If you want to know how this happens, let’s continue

If you have yet to stumble upon any CSRF issues in Laravel, I commend you and hope you never run into them.

During my time as a developer, these are the most common issues I faced when dealing with CSRF:

  • Missing CSRF token
  • Expired Session
  • Mismatched Protocol (HTTP vs HTTPS)
  • Incorrect SESSION_DOMAIN Configuration

If you want to learn more about CSRF and the security concerns around it, you can read more here.

What interests us now is to understand how Laravel checks for the token and what you should be looking at when debugging for these errors.

The CSRF Middleware

It all starts inside the middleware, where we want to:

  • Determine if the HTTP request uses a ‘read’ verb.
  • Determine if the application is running unit tests.
  • Determine if the request has a URI that should pass through CSRF verification.
  • Determine if the session and input CSRF tokens match
CSRF Middleware handling the request

The isReading method will check for the HEAD, GET, and OPTIONS HTTP methods

CSRF Middleware check for HTTP Read verbs

The next method will check if we are running Unit Tests

The next method is one that we have access to by default from the App\Http\Middleware\VerifyCsrfToken.php. Here we can add values to the $except array and the Illuminate VerifyCsrfToken will omit them.
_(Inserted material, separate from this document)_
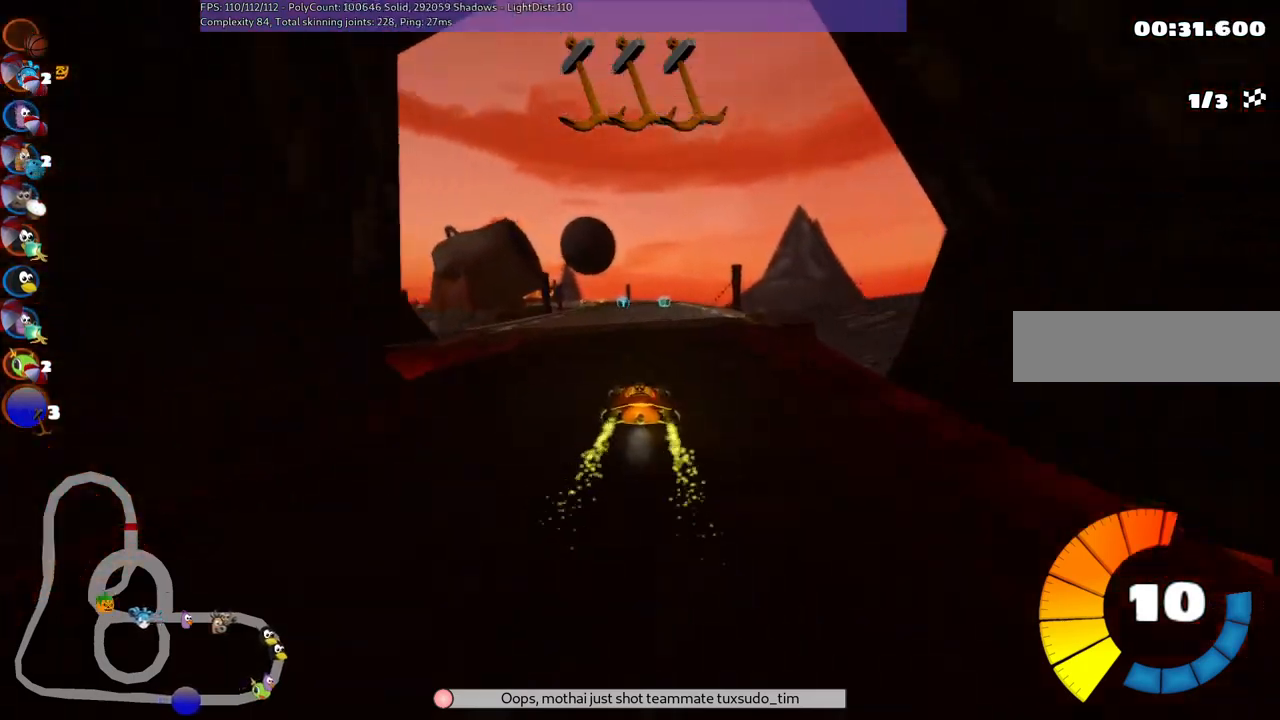
{"keys": ["up"], "events": [[350, "right", "down"], [450, "right", "up"]]}
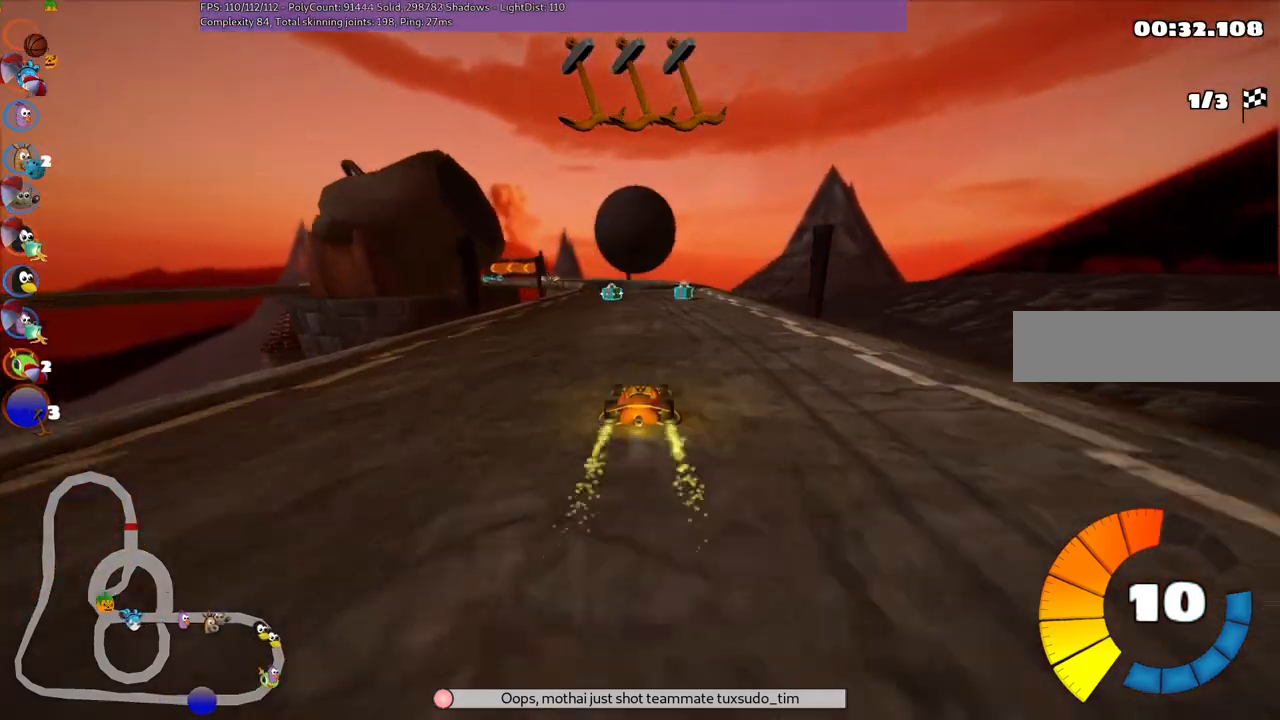
{"keys": ["right", "up"], "events": [[417, "right", "down"]]}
As we can see, it checks for every element inside the $except array and returns true if the current request URI matches an exempt URI.

Illuminate CSRF Middleware

The last check will see if the provided token matches the one from the session

After one of the checks passes and the CSRF token is valid, there is one more thing that happens.

It checks if it should attach an XSRF token to cookies.

By default, this is decided by a property on the class, called $addHttpCookie, which is a protected property.

This means we can control it just like we control the $except array :)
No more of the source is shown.